Supplied passage:
--------------------
As a key EU summit wrapped up in Brussels on Friday, German Chancellor Angela Merkel and French President François Hollande hailed a new deal that will allow eurozone bailout funds to recapitalise banks directly by bypassing national governments.
AFP - After 18 disappointing summits since the start of the debt crisis, Europe’s leaders appeared Friday to have finally come up with a set of short-term measures and long-term plans that show they are serious about restoring confidence in their currency union.
Leaders of the 17 countries that use the euro agreed they will let funds intended to bail out indebted governments funnel money directly to struggling banks as well. They said the move will "break the vicious circle" of bank bailouts piling debt onto already stressed governments.
European Council President Herman Van Rompuy called it a "breakthrough."
Global stock markets and the euro rallied hard.
The decision is a victory for Spain and Italy, whose borrowing costs have risen to near unsustainable levels despite their efforts to cut spending and reform their labor markets.
--------------------
Tasks to perform:
1 > Using the eurozone summit article, answer each of these questions:
(a) How many disappointing summits had there been since the start of the debt crisis?
(b) How many countries' leaders agreed to let bailout funds go directly to struggling banks?
(c) What did European Council President Herman Van Rompuy call the move?
2 > Quote the passage of the eurozone summit article between "The decision is" and "their labor markets.", inclusive.

Source material:
--------------------
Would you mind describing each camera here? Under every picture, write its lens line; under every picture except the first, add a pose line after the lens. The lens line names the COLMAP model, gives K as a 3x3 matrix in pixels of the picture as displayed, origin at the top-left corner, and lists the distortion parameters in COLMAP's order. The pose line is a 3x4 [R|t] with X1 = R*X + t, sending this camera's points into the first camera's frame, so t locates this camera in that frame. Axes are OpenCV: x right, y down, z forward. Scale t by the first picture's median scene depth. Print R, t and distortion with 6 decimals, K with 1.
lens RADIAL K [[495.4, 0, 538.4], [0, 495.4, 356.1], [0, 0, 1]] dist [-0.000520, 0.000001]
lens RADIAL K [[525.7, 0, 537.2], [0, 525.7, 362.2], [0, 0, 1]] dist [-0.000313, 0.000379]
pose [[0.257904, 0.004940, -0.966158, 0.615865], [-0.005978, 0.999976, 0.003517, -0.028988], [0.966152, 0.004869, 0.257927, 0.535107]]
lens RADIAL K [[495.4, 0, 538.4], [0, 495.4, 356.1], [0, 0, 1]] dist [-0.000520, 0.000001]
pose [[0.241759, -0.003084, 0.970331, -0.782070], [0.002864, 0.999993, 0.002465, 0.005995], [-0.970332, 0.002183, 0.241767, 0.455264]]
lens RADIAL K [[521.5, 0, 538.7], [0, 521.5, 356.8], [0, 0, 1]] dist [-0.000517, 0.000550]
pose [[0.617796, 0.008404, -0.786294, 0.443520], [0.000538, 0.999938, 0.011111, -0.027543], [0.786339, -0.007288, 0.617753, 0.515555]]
--------------------
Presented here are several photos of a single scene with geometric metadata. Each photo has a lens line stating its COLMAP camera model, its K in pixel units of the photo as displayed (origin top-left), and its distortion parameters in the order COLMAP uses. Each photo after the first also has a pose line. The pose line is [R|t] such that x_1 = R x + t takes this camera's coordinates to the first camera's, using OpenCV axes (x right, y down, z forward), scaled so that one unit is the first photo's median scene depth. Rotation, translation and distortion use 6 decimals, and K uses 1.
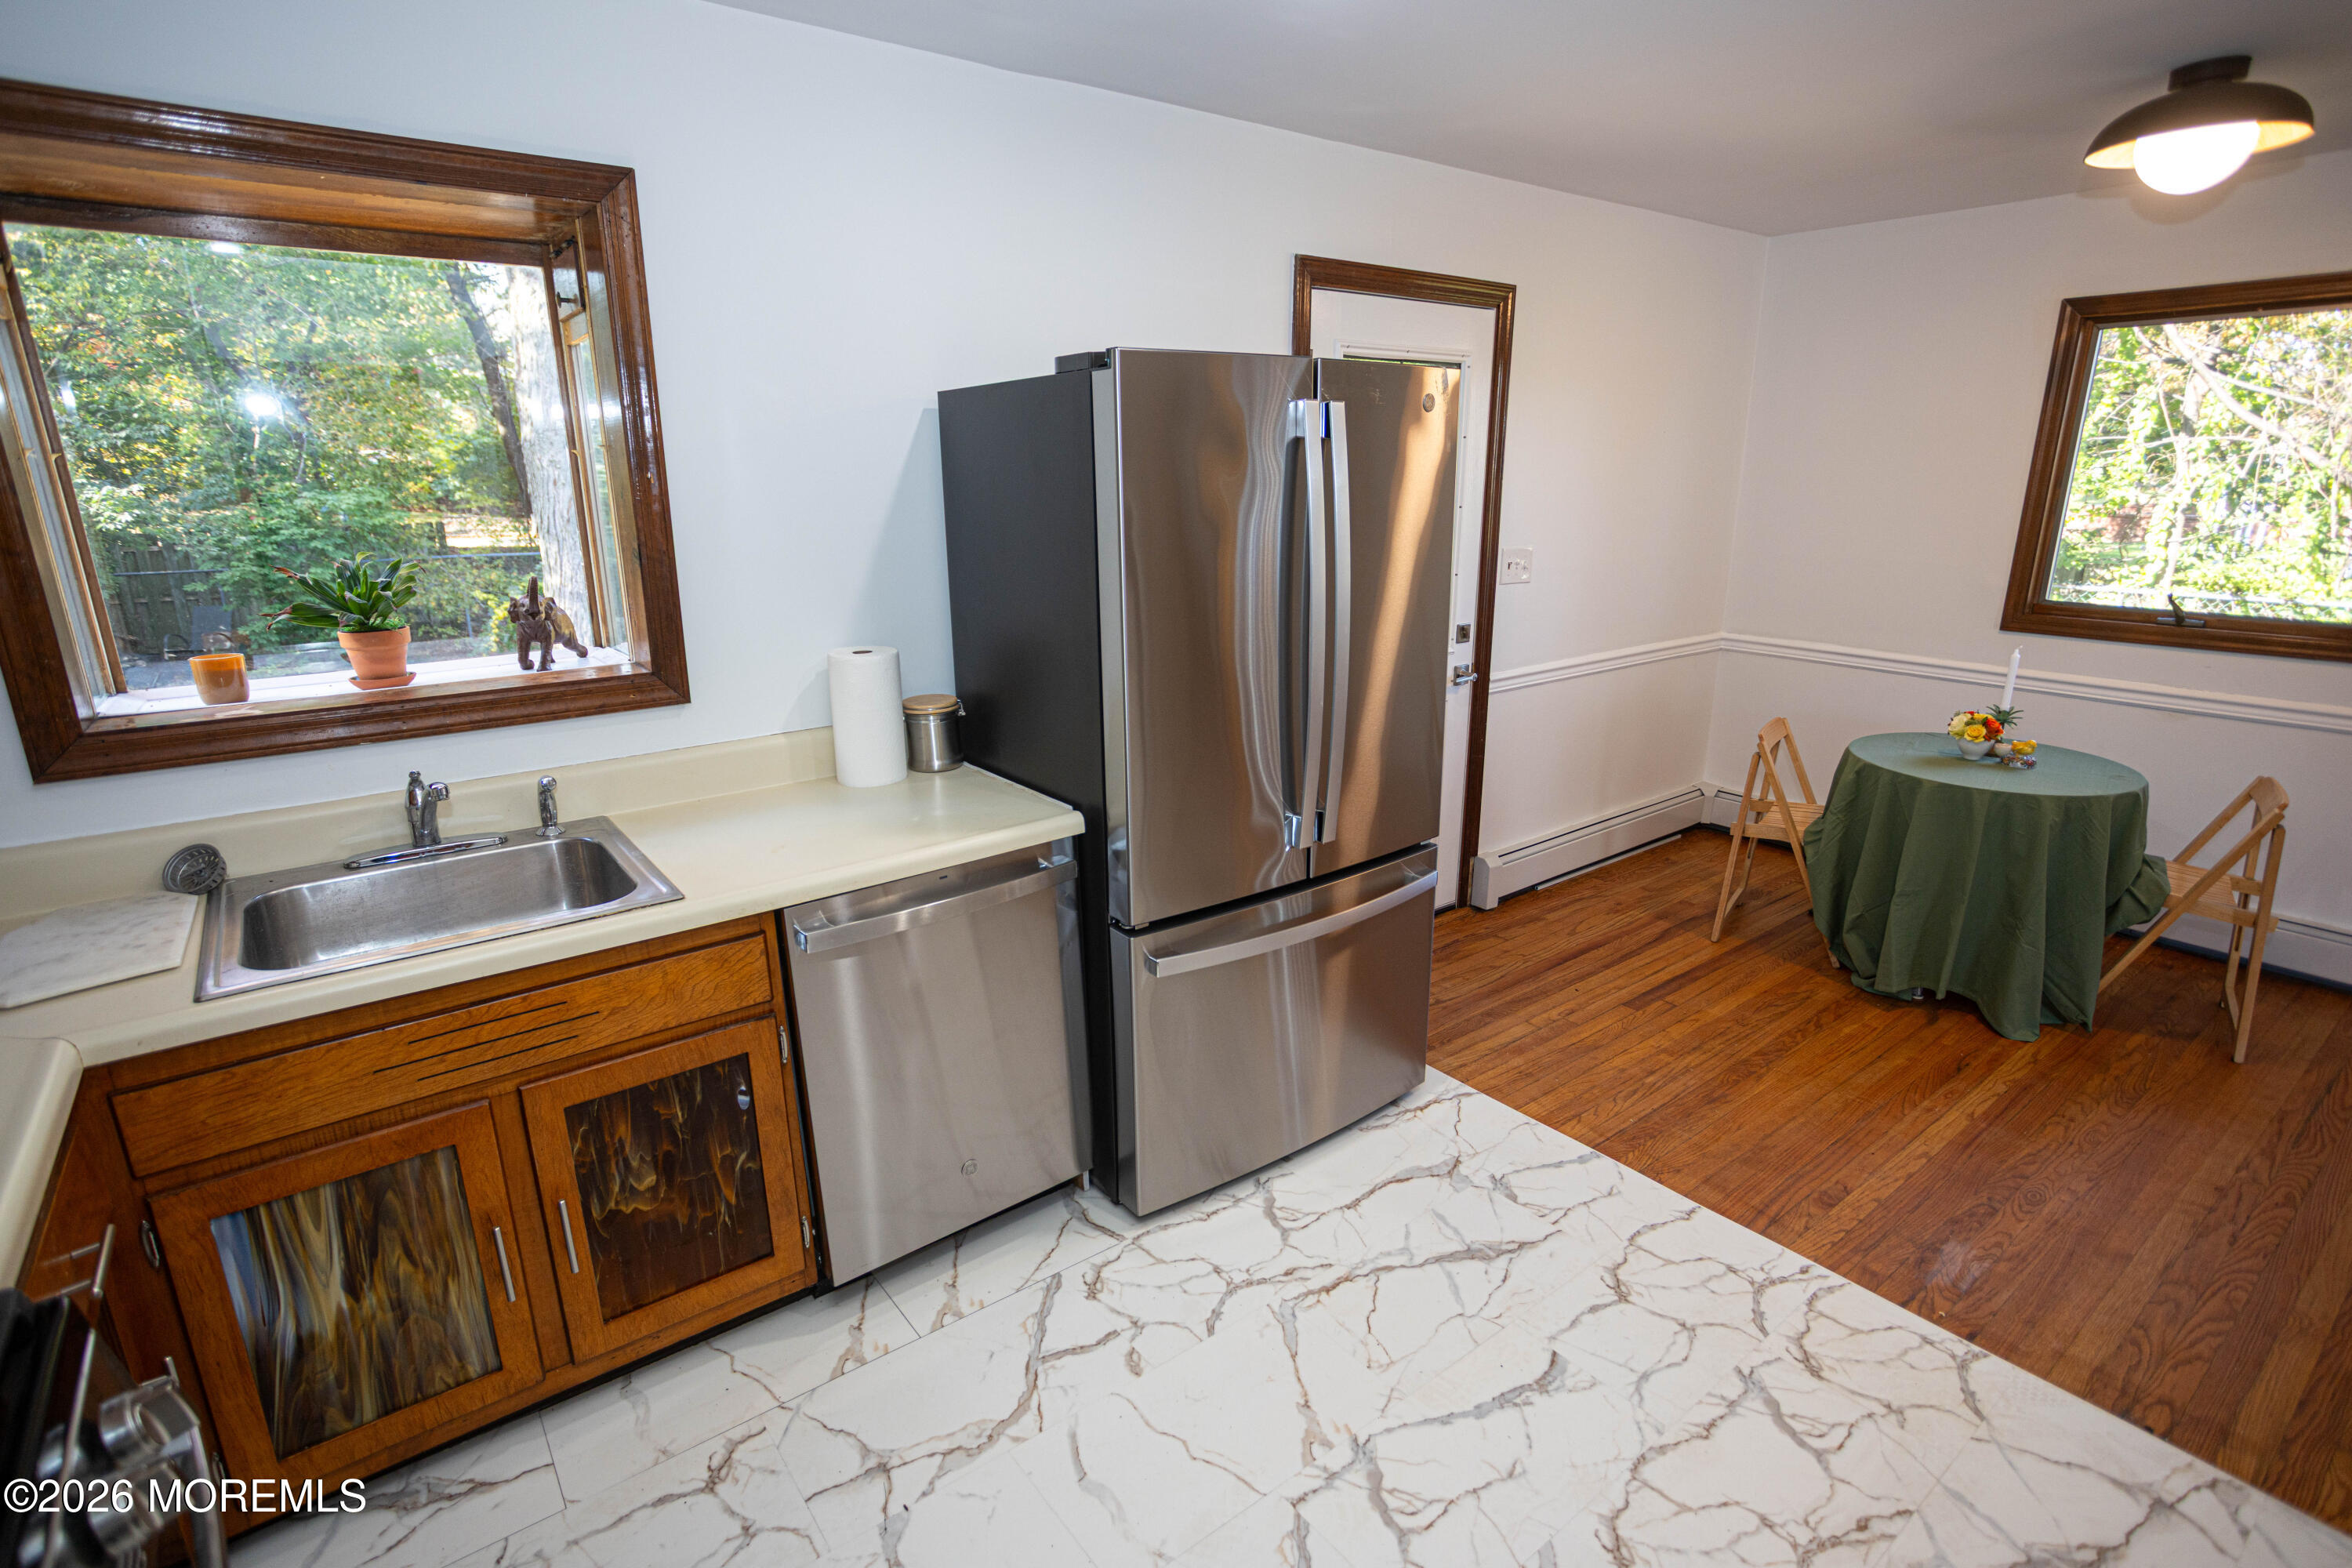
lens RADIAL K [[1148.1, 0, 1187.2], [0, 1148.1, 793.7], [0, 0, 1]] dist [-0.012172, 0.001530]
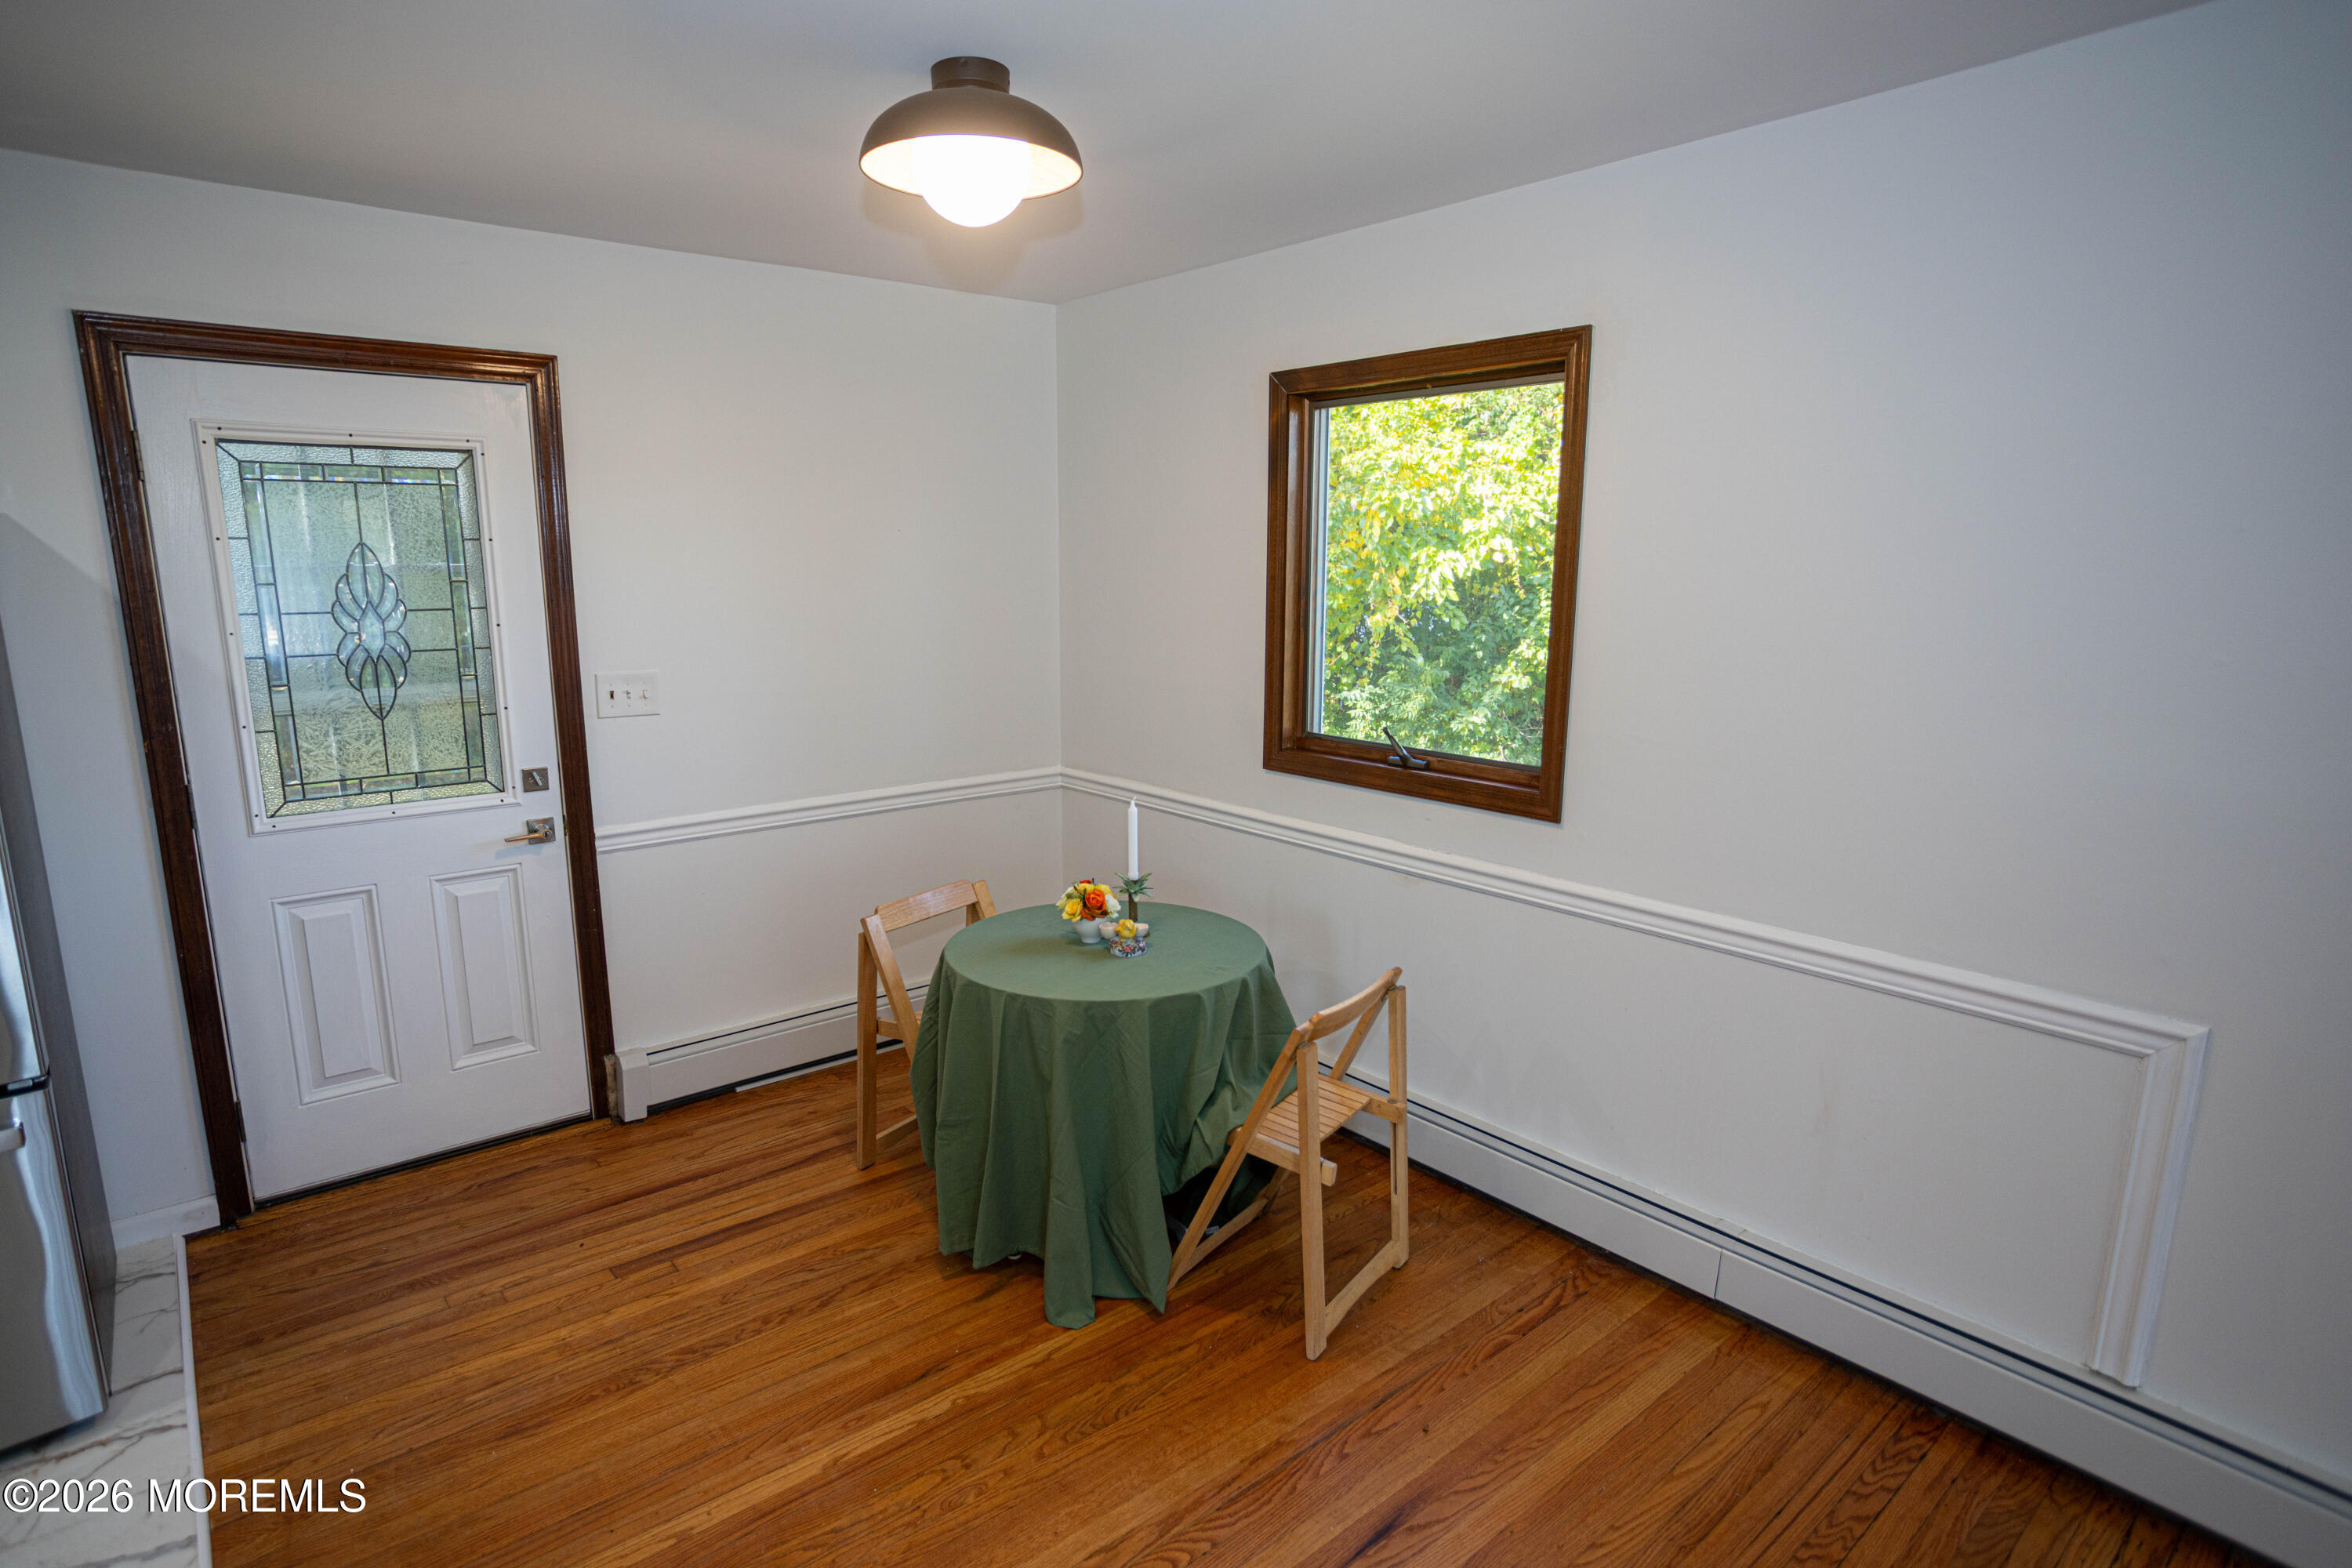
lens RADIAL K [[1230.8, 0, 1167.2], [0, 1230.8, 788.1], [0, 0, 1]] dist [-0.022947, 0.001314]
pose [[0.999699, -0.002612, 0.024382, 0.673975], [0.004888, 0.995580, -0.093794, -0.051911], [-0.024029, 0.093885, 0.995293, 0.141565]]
--------------------
Answers to the exercise:
1 >
(a) 18
(b) 17
(c) A "breakthrough."

2 >
The decision is a victory for Spain and Italy, whose borrowing costs have risen to near unsustainable levels despite their efforts to cut spending and reform their labor markets.